VMware - VCSA 6.5u0 or PSC appliance - change SCSI block timeout

In a previous post, I’ve already talk about an issue occuring in a lab environment with vCSA 6.5u0 and PSC appliance : VCSA or PSC appliance won’t boot after hard shutdown.

As the issue became more regular with time, I tried to figure out the root cause of those events.

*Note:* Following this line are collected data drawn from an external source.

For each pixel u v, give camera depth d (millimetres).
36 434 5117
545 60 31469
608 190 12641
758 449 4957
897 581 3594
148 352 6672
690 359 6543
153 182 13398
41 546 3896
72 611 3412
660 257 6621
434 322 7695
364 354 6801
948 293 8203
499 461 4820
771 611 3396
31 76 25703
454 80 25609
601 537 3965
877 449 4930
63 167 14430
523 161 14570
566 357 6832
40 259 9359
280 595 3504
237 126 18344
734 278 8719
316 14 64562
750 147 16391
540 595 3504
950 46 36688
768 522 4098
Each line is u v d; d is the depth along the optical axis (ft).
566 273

As system’s logs reports SCSI timeout on write operations, I remember myself that the default 30 seconds timeout could be insufficient in some virtualized environment. So the proposal to fix it, is the modification of timeout to a higher value.

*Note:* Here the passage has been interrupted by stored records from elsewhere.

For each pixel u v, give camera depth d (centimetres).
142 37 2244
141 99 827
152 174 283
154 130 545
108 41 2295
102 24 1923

Default appliance’s settings

We can display the current (default at this time) value of SCSI timeout for any block device of the system with the following command (based on sysfs, a pseudo file system provided by the Linux kernel since version 2.6):

for d in `ls /dev/sd* | egrep "sd[a-z]$"`; do
    printf "`basename $d`: "
    cat /sys/block/`basename $d`/device/timeout;
done
sda: 30
sdb: 30
sdc: 30
sdd: 30
sde: 30
sdf: 30
sdg: 30
sdh: 30
sdi: 30
sdj: 30
sdk: 30
sdl: 30

Following command shows the same informations:

find /sys/class/scsi_generic/*/device/timeout -exec grep -H . '{}' \;

/sys/class/scsi_generic/sg0/device/timeout:30
/sys/class/scsi_generic/sg10/device/timeout:30
/sys/class/scsi_generic/sg11/device/timeout:30
/sys/class/scsi_generic/sg12/device/timeout:30
/sys/class/scsi_generic/sg1/device/timeout:30
/sys/class/scsi_generic/sg2/device/timeout:30
/sys/class/scsi_generic/sg3/device/timeout:30
/sys/class/scsi_generic/sg4/device/timeout:30
/sys/class/scsi_generic/sg5/device/timeout:30
/sys/class/scsi_generic/sg6/device/timeout:30
/sys/class/scsi_generic/sg7/device/timeout:30
/sys/class/scsi_generic/sg8/device/timeout:30
/sys/class/scsi_generic/sg9/device/timeout:30

As mentionned in KB #1009465 Increasing the disk timeout values for a Linux 2.6 virtual machine, VMware tools creates a udev rule at /etc/udev/rules.d/99-vmware-scsi-udev.rules that sets the timeout to 180 seconds for each VMware virtual disk device and reloads the udev rules so that it takes effect immediately. But on the Photon appliance this udev rule doesn’t exists anymore :

ls -l /etc/udev/rules.d/*vmware*

-rw-r--r-- 1 root root 268 Sep 30  2016 /etc/udev/rules.d/99-vmware-hotplug.rules
-rw-r--r-- 1 root root 104 Oct 22  2016 /etc/udev/rules.d/99-vmware-udev.rules

To compare only: on a “non-Photon based” Linux VM, a /etc/udev/rules.d/99-vmware-scsi-udev.rules file exists (created by the VMware-tools installer) and contains:

#
# VMware SCSI devices Timeout adjustment
#
# Modify the timeout value for VMware SCSI devices so that
# in the event of a failover, we don't time out.
# See Bug 271286 for more information.

ACTION=="add", SUBSYSTEMS=="scsi", ATTRS{vendor}=="VMware  ", ATTRS{model}=="Virtual disk    ", RUN+="/bin/sh -c 'echo 180 >/sys$DEVPATH/timeout'"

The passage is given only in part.